Medicaid and Medicare are both basic entitlements; they are not charity care. So Virginians, come down off your high horses and get Medicaid expansion.

Why We Need the Homeless

IMG_1955 - Version 2As Phillip Lopate points out, perverse humor and contrariness can help us break through our ingrained ways of thinking, and can help us view emotionally charged problems in our world through a more constructive lens. With that in mind, here’s why we need homelessness, why we shouldn’t be trying to end or reduce homelessness at all, but rather encouraging it. I was influenced by Lopate’s delicious personal essay “Against Joie de Vivre” (Ploughshares, Spring 1986), Herbert Gans’ article “The Positive Functions of Poverty” in The American Journal of Sociology (vol. 78/no. 2, September 1972), and by Joel John Robert’s article “10 Things We Can Do To Perpetuate Homelessness” published in the Los Angeles Times (Saturday July 19, 2003).

* The photo included in this post is from an untitled 1942 etching by my artist mother Ruth Singley Ensign.

_______________________

Homelessness is good for the individual because it provides an education in life not available by other means. If you are young and homeless and have a sense of adventure, you can travel around the country in a Jack Kerouac sort of way, get to see more cities and small towns and different ways of living than you’d ever be able to do if you were not homeless and were working full-time to try and stay not homeless. We should encourage homelessness in our young people, as it would increase their civic and geographic literacy, and help us avoid the high cost of college.

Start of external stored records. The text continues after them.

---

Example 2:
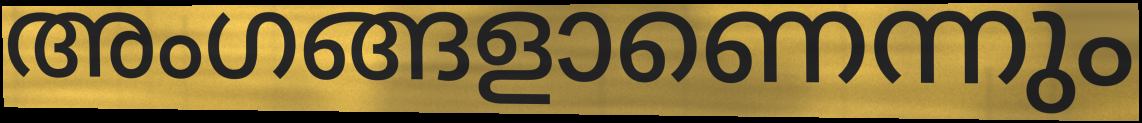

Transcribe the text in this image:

അംഗങ്ങളാണെന്നും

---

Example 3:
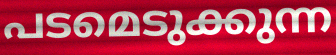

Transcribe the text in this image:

പടമെടുക്കുന്ന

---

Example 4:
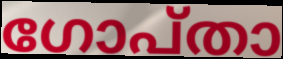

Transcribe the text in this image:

ഗോപ്താ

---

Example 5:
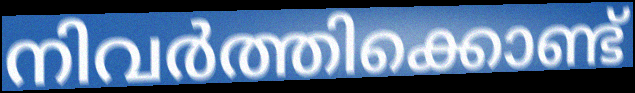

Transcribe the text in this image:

നിവർത്തിക്കൊണ്ട്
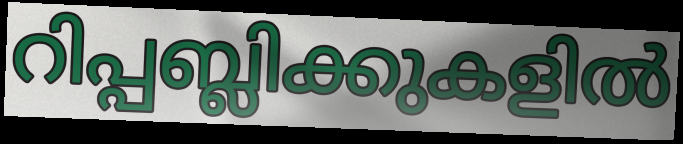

Homelessness is good for our society. First, it is good for the environment because people who are homeless often recycle things. They find discarded aluminum cans and plastic bottles in ditches and weeds beside streets and turn them in to recycling places in exchange for money. Homelessness is good for the environment because people who are homeless often leave very small carbon footprints: they usually don’t own cars or if they do, they can’t afford the gas to drive them so they rely on public transportation, or ride bicycles or skateboards (if they are young). They eat people’s leftover food that would otherwise go to waste and have to be carted off in garbage trucks and take up space in landfills. This especially applies to all of those excess Starbucks pastries that have to be done away with at the end of each day. Homeless people don’t use much electricity, especially if they live outside, and even if they stay in public or church-run shelters, the cost per person of heating or cooling the shelter area is quite cost-effective.

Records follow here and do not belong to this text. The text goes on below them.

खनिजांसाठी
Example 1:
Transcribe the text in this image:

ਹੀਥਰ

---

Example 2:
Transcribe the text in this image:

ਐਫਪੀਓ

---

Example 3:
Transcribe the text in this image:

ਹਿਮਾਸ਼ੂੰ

Homelessness is good for the economy because our U.S. market economy is based on winners and losers, the wealthy and the poor: having people who are homeless on our streets—so visibly poor—reminds us that our economy is working. It reminds us on a personal level that we had better keep working or we will end up like them: homeless. It’s a good moral lesson for our children when they are lazy at school. We can point out a homeless person and say: “See—that’s what you’ll become if you don’t study harder!” Homelessness is good for the economy because it keeps coins in circulation—especially pennies. When people give homeless people spare change, it goes to buying coffee or booze. Homelessness is good for the economy because, like migrant farm workers, many homeless people do day labor, such as construction or yard work, for very low wages. That enables businesses to turn a higher profit.

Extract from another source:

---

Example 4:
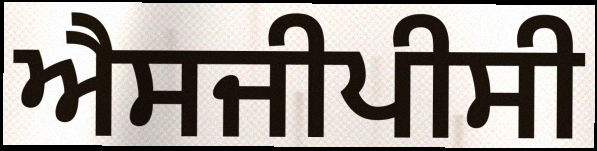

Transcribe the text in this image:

ਐਸਜੀਪੀਸੀ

Homelessness creates jobs for people, especially jobs in public health and social work, as well as jobs for journalists and researchers who focus on homelessness. Homelessness and poverty support health care providers, teachers, social workers and other professionals who are incompetent or impaired, and who wouldn’t be tolerated in care settings for affluent persons. People who are homeless—along with other poor people—help support medical innovation, since many of them serve as patients and research subjects in academic medical centers. Of course, these medical innovations mainly benefit affluent people who can afford health insurance to cover the cost of such innovations.

Please support homelessness. Our country needs more of it.